I’m obsessed with big questions. What is life? Why are we here? How did we get here? Why do we experience time the way we do? Why haven’t we seen another planet teeming with life? What is mathematics? What is currency? Why does learning work the way it does? How do we come to understand each other or anything at all? Is there free will? How should we live? If not democracy, then what? and so on!
We all start our intellectual life focused on the big questions. As children we’re unconditioned to censor our questioning of how and why things work. We are also natural experimenters of theories and are able to quickly absorb new views/ideas.

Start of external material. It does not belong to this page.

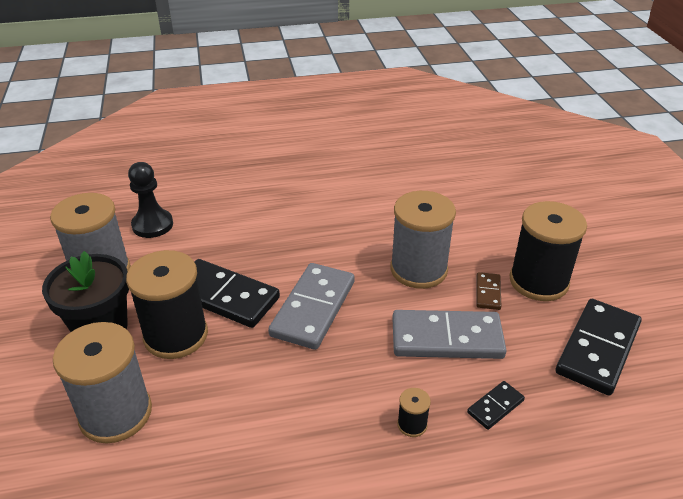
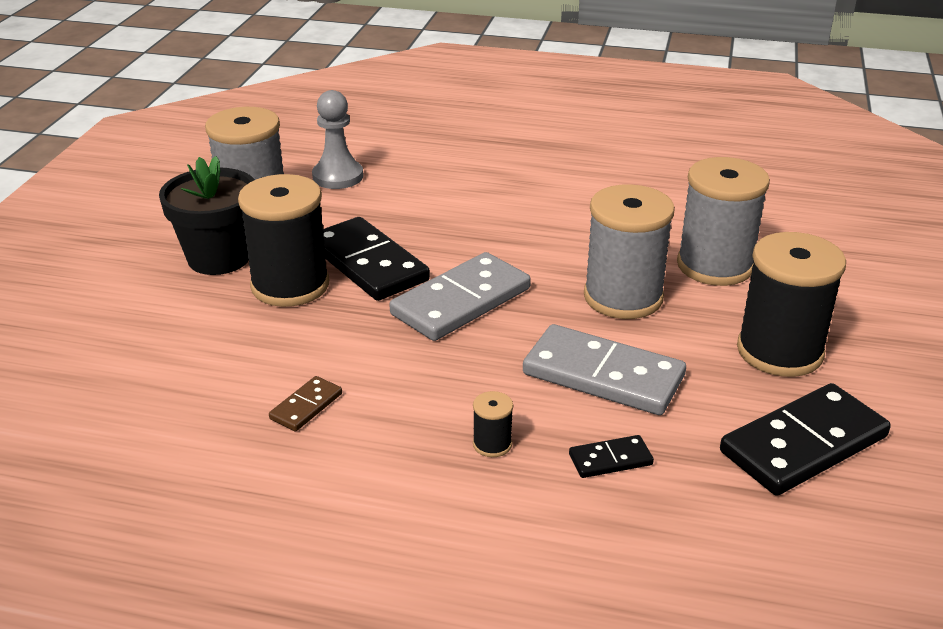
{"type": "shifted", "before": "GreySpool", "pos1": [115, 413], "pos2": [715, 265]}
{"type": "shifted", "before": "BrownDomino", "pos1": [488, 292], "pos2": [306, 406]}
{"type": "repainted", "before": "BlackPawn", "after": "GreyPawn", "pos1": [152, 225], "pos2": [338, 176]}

We’re such good learners as kids that it doesn’t take too many years before the process of turning kids into responsible adults destroys most of our original questioning and critical thinking ability. Instead of taking advantage of the amazing sponge like years, we teach our children not to think, not to question, not to risk. We teach them to follow rules, not think and write their own rules. Our culture is so adept at squashing original, inquisitive thinking that many of us then need 4 years+ in higher education to “learn how to think.”
It happens moment by moment. From TV, movies, books, our schools, our homes, our politics, the things we say, the way we are. (Ever caught yourself telling your child, “That’s just the way it is. You ask why a lot.” …
It happens because we get tired. and having dogma and previously used answers keeps it simple and saves energy, in the short term.
Big Questions take energy. Lots of energy. And kids have a lot of that. Adults don’t, in general. Adult life seeks order. Keep the disturbance to a minimum.
If you stop asking the big questions your actions become small, orderly, understandable. but! the engine of progress is mutation. Exploring strange intellectual places. and, I believe, those strange places can only be reached in ones lifetime by never ceasing to ask and attempt to answer the big questions through thought and deeds.
Kids make big strides quickly for many many reasons, and I believe fearlessly asking big questions and not looking for intellectual order is one of the bigger reasons.